Ask Chef Neal Corman
“I have heard that if your chickens’ come off the grill and taste like the grill, it is because your grill is not hot enough. Is that true?
My dad used to grill scrumptious chickens, but they tasted like chickens, not that smoky taste. I know, then why are you grilling? But maybe it is because you want to cook a chicken and it is too hot to turn the oven on. And, my husband is not real crazy about chicks on the grill. So, any light you could shed on this would be super helpful”. -Stephanie
If there is one thing that people mess-up more than anything else on their grill, it has to be chicken… You’re not alone… I feel your pain.
The truth is this; chicken is no different than any other protein on the grill. If your grill is set up properly and the chicken is prepared correctly you should have no problems. There is a difference between cooking chicken pieces (either boneless skinless breasts or a cut up fryer) and grill-roasting a whole chicken. We’ll look at both of these options:
First, you need to configure your grill for both direct and indirect cooking. Simply stated (we there must be sufficient area on the grill grate that is over a heat source, (a pile of hot coals) and an area that is not. This way you have the option of moving your food on or off of the heat. This greatly enhances your ability to control the cooking process.
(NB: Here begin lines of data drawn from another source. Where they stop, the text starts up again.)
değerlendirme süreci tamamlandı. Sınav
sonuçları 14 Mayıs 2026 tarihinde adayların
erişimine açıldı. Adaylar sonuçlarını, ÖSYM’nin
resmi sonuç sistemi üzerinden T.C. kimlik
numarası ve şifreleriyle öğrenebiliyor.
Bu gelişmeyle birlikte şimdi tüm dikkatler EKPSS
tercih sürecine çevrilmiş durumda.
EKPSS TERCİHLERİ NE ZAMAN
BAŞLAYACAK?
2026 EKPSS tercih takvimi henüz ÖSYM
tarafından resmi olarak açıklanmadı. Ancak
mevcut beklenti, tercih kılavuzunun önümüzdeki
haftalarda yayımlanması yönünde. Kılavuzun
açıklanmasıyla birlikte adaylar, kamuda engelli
Next, you need to prepare your chicken properly for grilling. For a whole chicken, start with a 3 to 4 pound fryer and marinate it overnight. This marinade can either be a dry rub such as BBQ rub or perhaps Cajun seasoning, or a liquid marinade such as vinaigrette. The easiest way to cook a whole bird is to use a poultry roaster that allows you to roast a chicken standing up and provides even cooking while simultaneously catching the juices for a sauce or gravy option for serving. Weber happens to have a very good roaster for sale on their website. Configure your grill to cook indirect, placing the roaster over the non-heated portion of the grill. Set your grill to med, medium low, close the cover and your marinated chicken on the poultry roaster should be done in approximately 45 minutes.
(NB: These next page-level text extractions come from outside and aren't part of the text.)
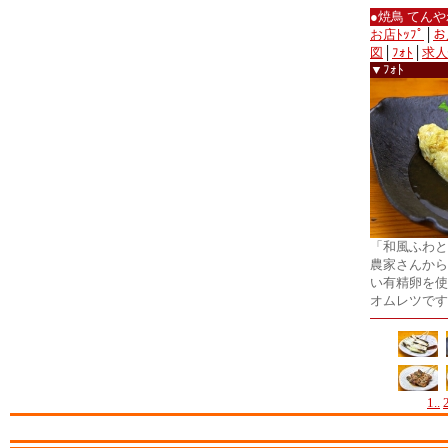
●焼鳥 てん
お店ﾄｯﾌﾟ
│
お
図
│
ﾌｫﾄ
│
求人
▼ﾌｫﾄ
「和風ふわと
農家さんから
い有精卵を使
オムレツです
1..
Ensure that the coals are generating approximately 300 to 350 degrees F of heat. Periodically check the bird and turn it if necessary for even browning. The chicken should be cooked to 165 degrees F or when the juices flow clear.
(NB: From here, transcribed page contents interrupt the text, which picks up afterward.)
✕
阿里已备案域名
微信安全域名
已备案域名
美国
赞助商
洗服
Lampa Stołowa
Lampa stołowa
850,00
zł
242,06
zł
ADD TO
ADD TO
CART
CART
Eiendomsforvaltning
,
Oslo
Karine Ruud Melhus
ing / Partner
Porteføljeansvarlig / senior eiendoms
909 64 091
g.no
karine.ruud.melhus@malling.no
For cut-up whole chickens or boneless skinless breasts, the chicken pieces can be prepared the same way as the whole chicken (either seasoned in a marinade or rubbed with a spice mix and allowed to set overnight.) Configure your grill for direct and indirect cooking as you would with the whole bird. The grill should be set to 400 to 600 degrees F for charcoal. Be sure that the grill is pre-heated and the grill grates are clean. Place the chicken pieces skin side down (if they are not skinless) on the hot grates and allow them to acquire grill marks (approximately one to two minutes). If the chicken pieces are marinated, remove the excess marinade liquid to avoid flare-ups. This may be the smoky taste that you want to avoid. Flip the pieces and cook for an additional minute. Remove the chicken pieces from the direct section to the indirect section. Close the lid of the grill and continue to cook until the meat reaches 165 degrees F or it feels firm. If you are going to use a BBQ sauce, baste the chicken one-minute prior to being done to allow the sauce to set to a glaze.
Well, there you have it. Follow these simple steps and you’re all set to give the ‘Colonel’ a run for his money in the grilled chicken market.